REQUIRED ACTION
Reply with one number: the count of lines in the records below that hold "shoulder".

*** DATA FOR THIS TASK Section Begins ***

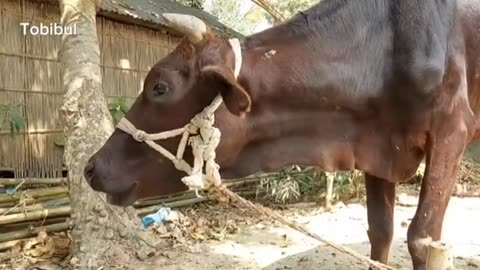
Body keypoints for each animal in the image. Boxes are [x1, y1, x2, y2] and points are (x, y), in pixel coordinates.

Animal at [83, 1, 480, 268]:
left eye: (159, 87)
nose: (90, 168)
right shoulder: (378, 148)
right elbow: (380, 232)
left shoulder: (452, 132)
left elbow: (422, 239)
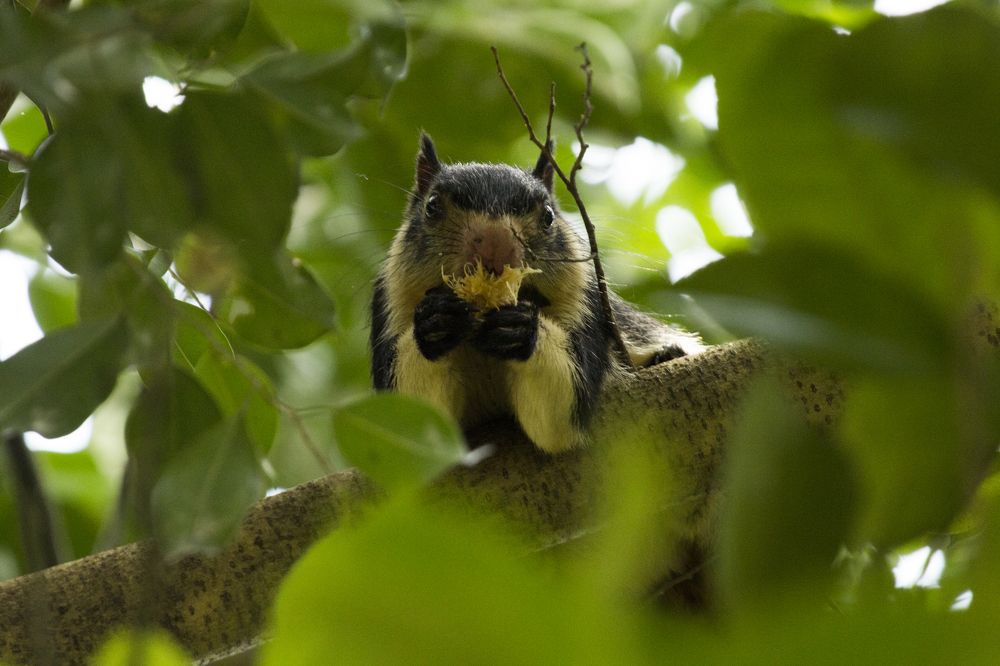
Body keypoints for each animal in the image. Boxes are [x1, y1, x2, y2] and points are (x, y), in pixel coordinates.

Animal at [370, 134, 703, 453]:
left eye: (548, 216)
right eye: (431, 206)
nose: (496, 243)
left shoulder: (589, 306)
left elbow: (560, 416)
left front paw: (521, 329)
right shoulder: (388, 303)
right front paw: (436, 322)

*** DATA FOR THIS TASK Section Ends ***

EXERCISE RESPONSE
4